Yahoo (NASDAQ:YHOO) has been working for many months on an online video service that could compete with Google’s (NASDAQ:GOOG) YouTube, and according to a recent report from Re/code, Yahoo has begun to poach YouTube’s talent to help it get there.
Sources familiar with Yahoo’s strategy told Re/code that the company is looking to lure away YouTube’s biggest talent with better pay in order to build the first real competitor to Google’s online video service. YouTube’s biggest stars and networks are being offered more money than Google pays to show their content on Yahoo’s service.
Re/code said that YouTube video creators have frequently complained about the low pay they receive from the company, and Yahoo is offering content producers either better ad revenue or guaranteed ad rates for their videos. Yahoo also plans to offer extensive promotion on its heavily trafficked homepage as well as the opportunity for producers to sell their own advertising.
Yahoo CEO Marissa Mayer has been working tirelessly to turn the company around after taking the helm two years ago. Mayer believes video can become a major part of those efforts. She even presented Yahoo’s second-quarter earnings last year in a video presentation shot like a news broadcast, saying she wants to make video a “primary area of investment over the next year.”
Mayer has put her money where her mouth is by hiring celebrity reporter Katie Couric as the company’s head anchor and investing in the archives of Saturday Night Live for the current Yahoo Screen video service. Couric’s show, Yahoo News with Katie Couric, premiered last month. Her first interview was with former New York City Mayor Michael Bloomberg, and leading up to the episode, Couric asked viewers to submit questions they’d like her to ask him via social media.
Yahoo’s video service will differ from YouTube in a major way — users won’t be able to upload their own content. Yahoo wants to make a video website filled with professionally produced content, leaving the homemade videos out, at least for now. One of Re/code’s sources said the site may consider opening the platform at some point in the future.
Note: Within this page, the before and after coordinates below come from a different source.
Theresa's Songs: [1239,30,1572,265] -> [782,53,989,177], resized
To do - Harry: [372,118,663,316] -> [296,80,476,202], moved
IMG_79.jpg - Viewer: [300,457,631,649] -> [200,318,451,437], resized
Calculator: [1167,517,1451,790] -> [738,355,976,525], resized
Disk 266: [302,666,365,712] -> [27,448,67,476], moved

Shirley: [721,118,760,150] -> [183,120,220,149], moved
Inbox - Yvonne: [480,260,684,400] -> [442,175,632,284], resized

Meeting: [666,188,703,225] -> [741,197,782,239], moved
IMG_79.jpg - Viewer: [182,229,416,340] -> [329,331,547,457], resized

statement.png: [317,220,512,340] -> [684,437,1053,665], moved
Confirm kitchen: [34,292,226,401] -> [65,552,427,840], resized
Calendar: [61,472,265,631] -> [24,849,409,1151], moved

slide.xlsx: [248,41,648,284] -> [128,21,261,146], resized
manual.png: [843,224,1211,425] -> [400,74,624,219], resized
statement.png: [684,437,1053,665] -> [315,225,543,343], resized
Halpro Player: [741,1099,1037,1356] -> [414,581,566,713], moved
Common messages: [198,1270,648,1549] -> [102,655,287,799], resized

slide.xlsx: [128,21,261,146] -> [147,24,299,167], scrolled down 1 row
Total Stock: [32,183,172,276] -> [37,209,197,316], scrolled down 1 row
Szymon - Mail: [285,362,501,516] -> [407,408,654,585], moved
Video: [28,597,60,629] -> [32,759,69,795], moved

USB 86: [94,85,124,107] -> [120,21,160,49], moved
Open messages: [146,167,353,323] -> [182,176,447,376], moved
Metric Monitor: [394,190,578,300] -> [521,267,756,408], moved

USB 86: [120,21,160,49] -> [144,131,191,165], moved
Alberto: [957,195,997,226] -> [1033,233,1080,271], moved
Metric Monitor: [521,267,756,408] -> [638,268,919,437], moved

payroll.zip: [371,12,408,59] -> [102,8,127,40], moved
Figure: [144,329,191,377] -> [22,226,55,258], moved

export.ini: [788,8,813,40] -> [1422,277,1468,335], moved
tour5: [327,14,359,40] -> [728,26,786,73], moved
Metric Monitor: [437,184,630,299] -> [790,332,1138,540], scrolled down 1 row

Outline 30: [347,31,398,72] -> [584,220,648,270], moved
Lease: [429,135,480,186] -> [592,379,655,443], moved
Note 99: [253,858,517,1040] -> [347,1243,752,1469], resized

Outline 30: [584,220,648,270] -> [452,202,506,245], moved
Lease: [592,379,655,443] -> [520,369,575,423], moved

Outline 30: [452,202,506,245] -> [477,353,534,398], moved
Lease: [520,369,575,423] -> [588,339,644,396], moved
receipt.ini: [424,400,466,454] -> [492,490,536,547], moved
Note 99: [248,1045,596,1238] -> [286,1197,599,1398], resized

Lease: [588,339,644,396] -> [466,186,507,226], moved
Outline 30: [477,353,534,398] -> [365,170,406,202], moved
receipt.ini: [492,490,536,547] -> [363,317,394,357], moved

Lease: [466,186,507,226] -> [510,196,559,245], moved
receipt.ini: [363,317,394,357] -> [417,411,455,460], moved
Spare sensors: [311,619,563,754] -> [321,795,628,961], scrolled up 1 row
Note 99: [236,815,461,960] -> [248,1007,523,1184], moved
YouTube stars might complain about the 45 percent ad revenue cut Google takes, but a ranking of the 20 top-earning YouTube stars by Business Insider shows that these Internet sensations still make a pretty penny from their popular Web series. YouTube’s highest-earning star, the potty-mouthed Swedish video game reviewer PewDiePie, is estimated to make up to $8 million per year after Google takes its cut. The next two biggest earners are both channels dedicated to reviewing children’s toys and video games.
Re/code’s sources didn’t say which channels or stars in particular Yahoo was looking at, but given the amount of the top 20 list that involves video game reviews, Yahoo may consider building a channel dedicated to such reviews, as they clearly are almost guaranteed earners. The publication’s sources also said that Yahoo will report some lukewarm first-quarter earnings as Mayer continues trying to prove the company is achieving growth under her leadership.